Le solipsisme comme philosophie ou comme doctrine fait donc nécessairement partie du « Mystique » (6.522 - « Il y a assurément de l'indicible. Il se montre, c'est le Mystique. ») et n'est par conséquent pas « une méthode correcte en philosophie » (aphorisme 6.53) bien que « ce que le solipsisme veut signifier est tout à fait correct » (aphorisme 5.62).
Si l'on ne peut que simplement montrer le solipsisme c'est parce qu'en tant que définition du monde, il est absurde : 5.631 - « Il n'y a pas de sujet de la pensée de la représentation. Si j'écrivais un livre intitulé Le monde tel que je l'ai trouvé, je devrais y faire aussi un rapport sur mon corps, et dire quels membres sont soumis à ma volonté, quels n'y sont pas soumis, etc. Ce qui est en effet une méthode pour isoler le sujet, ou plutôt pour montrer que, en un sens important, il n'y a pas de sujet: car c'est de lui seulement qu'il ne pourrait être question dans ce livre. » En effet, le sujet qui voit en lui le monde (solipsisme radical), ne peut en toute rigueur se définir lui-même puisqu'il devrait être en dehors de lui, en dehors du monde : « l'œil, en réalité, tu ne le vois pas. Et rien dans le champ visuel ne permet de conclure qu'il est vu par un œil. » Ce qui implique une impossibilité du sujet métaphysique (le je du solipsisme) à être « dans le monde ». « Le je philosophique […] est le sujet métaphysique, qui est frontière — et non partie — du monde. » (aphorisme 5.641)
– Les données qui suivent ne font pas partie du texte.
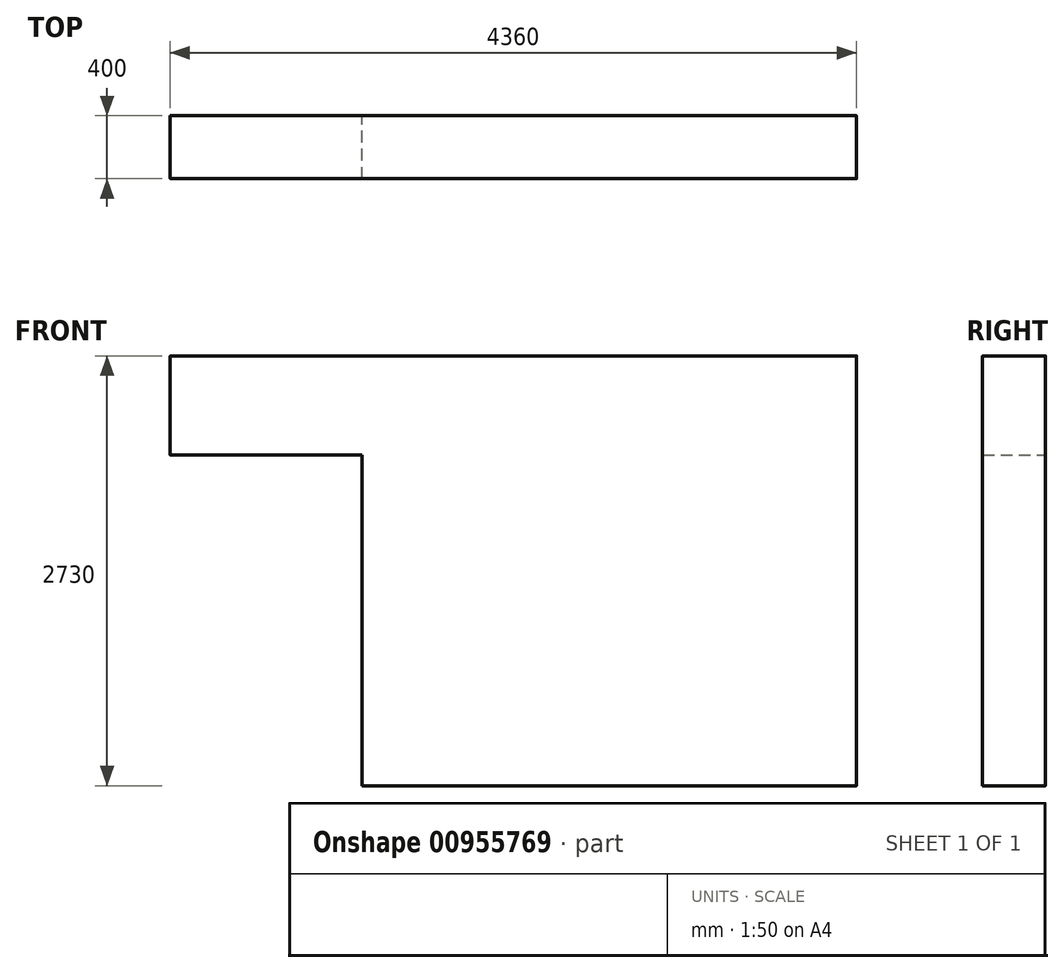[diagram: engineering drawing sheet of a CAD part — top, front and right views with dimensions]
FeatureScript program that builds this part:
annotation { "Feature Type Name" : "Feature", "Feature Type Description" : "" }
export const myFeature = defineFeature(function(context is Context, id is Id, definition is map)
    precondition{}
    {
        {
            var Q0;
            Q0=qCreatedBy(makeId("Front.planeOp"),FACE);
            var sketch = newSketch(context, id + "F0", { "sketchPlane" : qUnion([Q0])});
            skLineSegment(sketch, "E0.bottom", {"start": v(-2509.75, 2730) * mm, "end": v(1850.25, 2730) * mm});
            skLineSegment(sketch, "E0.top", {"start": v(-2509.75, 0) * mm, "end": v(1850.25, 0) * mm});
            skLineSegment(sketch, "E0.left", {"start": v(-2509.75, 2730) * mm, "end": v(-2509.75, 0) * mm});
            skLineSegment(sketch, "E0.right", {"start": v(1850.25, 2730) * mm, "end": v(1850.25, 0) * mm});
            skLineSegment(sketch, "E1", {"start": v(-2509.75, 0) * mm, "end": v(-1289.75, 0) * mm});
            skLineSegment(sketch, "E2", {"start": v(-1289.75, 0) * mm, "end": v(-1289.75, 2100) * mm});
            skLineSegment(sketch, "E3", {"start": v(-1289.75, 2100) * mm, "end": v(-2509.75, 2100) * mm});
            skSolve(sketch);
        }
        {
            var Q0;
            {var subQ1=sQuery(id+"F0.wireOp",EDGE,"E0.bottom");Q0=makeQuery(id+"F0.imprint","IMPRINT",FACE,{"disambiguationData":[TD([[makeQuery(id+"F0.imprint","IMPRINT",EDGE,{"derivedFrom":subQ1}),-1.0]])]});}
            extrude(context, id + "F1", {"entities" : qUnion([Q0]), "depth" : 400 * mm, "offsetDistance" : 25.4 * mm});
        }
        {
            var Q0;
            Q0=makeQuery(id+"F1.opExtrude","CAP_EDGE",EDGE,{"disambiguationData":[OSD([sQuery(id+"F0.wireOp",EDGE,"E0.top")])],"isStart":false});
            fillet(context, id + "F2", {"entities" : qUnion([Q0]), "radius" : ((0.5 * sqrt(2)) / 2) * mm, "tangentPropagation" : true, "allowEdgeOverflow" : false});
        }
        {
            var Q0;
            Q0=makeQuery(id+"F1.opExtrude","CAP_EDGE",EDGE,{"disambiguationData":[OSD([sQuery(id+"F0.wireOp",EDGE,"E0.top")])],"isStart":true});
            fillet(context, id + "F3", {"entities" : qUnion([Q0]), "radius" : ((0.5 * sqrt(2)) / 2) * mm, "tangentPropagation" : true, "allowEdgeOverflow" : false});
        }
        {
            var Q0;
            Q0=makeQuery(id+"F1.opExtrude","CAP_EDGE",EDGE,{"disambiguationData":[OSD([sQuery(id+"F0.wireOp",EDGE,"E0.bottom")])],"isStart":true});
            fillet(context, id + "F4", {"entities" : qUnion([Q0]), "radius" : ((.5 * sqrt(2)) / 2) * mm, "tangentPropagation" : true, "allowEdgeOverflow" : false});
        }
        {
            var Q0;
            Q0=makeQuery(id+"F1.opExtrude","CAP_EDGE",EDGE,{"disambiguationData":[OSD([sQuery(id+"F0.wireOp",EDGE,"E0.bottom")])],"isStart":false});
            fillet(context, id + "F5", {"entities" : qUnion([Q0]), "radius" : ((.5 * sqrt(2)) / 2) * mm, "tangentPropagation" : true, "allowEdgeOverflow" : false});
        }
        {
            var Q0;
            Q0=makeQuery(id+"F1.opExtrude","CAP_EDGE",EDGE,{"disambiguationData":[OSD([sQuery(id+"F0.wireOp",EDGE,"E2")])],"isStart":false});
            fillet(context, id + "F6", {"entities" : qUnion([Q0]), "radius" : ((.5 * sqrt(2)) / 2) * mm, "tangentPropagation" : true, "allowEdgeOverflow" : false});
        }
        {
            var Q0;
            Q0=makeQuery(id+"F1.opExtrude","CAP_EDGE",EDGE,{"disambiguationData":[OSD([sQuery(id+"F0.wireOp",EDGE,"E0.left")])],"isStart":false});
            fillet(context, id + "F7", {"entities" : qUnion([Q0]), "radius" : ((.5 * sqrt(2)) / 2) * mm, "tangentPropagation" : true, "allowEdgeOverflow" : false});
        }
        {
            var Q0;
            Q0=makeQuery(id+"F1.opExtrude","CAP_EDGE",EDGE,{"disambiguationData":[OSD([sQuery(id+"F0.wireOp",EDGE,"E3")])],"isStart":false});
            fillet(context, id + "F8", {"entities" : qUnion([Q0]), "radius" : ((.5 * sqrt(2)) / 2) * mm, "tangentPropagation" : true, "allowEdgeOverflow" : false});
        }
    });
Mais cela implique aussi que le solipsisme est une sorte de lieu vide de la pensée (absurde) et de la réalité (frontière du monde qui n'a donc par définition pas d'espace) puisque « développé en toute rigueur, [il] coïncide avec le réalisme pur. Le je du solipsisme se réduit à un point sans extension, et il reste la réalité qui lui est coordonnée ». (aphorisme 5.64)
Jean-Paul Sartre s'attaque au solipsisme dans plusieurs de ses ouvrages. Il commence dans la Transcendance de l'Ego, et y revient dans un chapitre de L'Être et le Néant appelé « L’écueil du solipsisme ». Le philosophe procède à un examen critique de trois tentatives de réfutation du solipsisme, celle de Edmund Husserl, celle de Georg Wilhelm Friedrich Hegel, et, la plus récente, celle de Martin Heidegger[11].
Sartre propose deux pistes pour résoudre le problème du solipsisme. La première est de ne pas créer de séparation ontologique entre le sujet et l'objet. La deuxième est de renoncer à l'idéalisme de la connaissance[12]. Il réfute le solipsisme en proposant une théorie du regard qui rend inséparables le pour-autrui du pour-soi[13]. Comme le regard de l'autre est renvoyé vers le sujet, il l'isole comme une réalité singulière tout en le marquant par l'altérité[14]. Cette réfutation se fonde sur une conception antagonistique des rapports sociaux[15].
Le philosophe Bertrand Russell mentionne dans ses Essais sceptiques une lettre d'une de ses correspondantes[16] lui écrivant « qu'elle était une solipsiste et qu'elle était surprise qu'il n'y en eût pas d'autres ». Il ajoute « la dame étant logicienne, sa surprise me surprend ».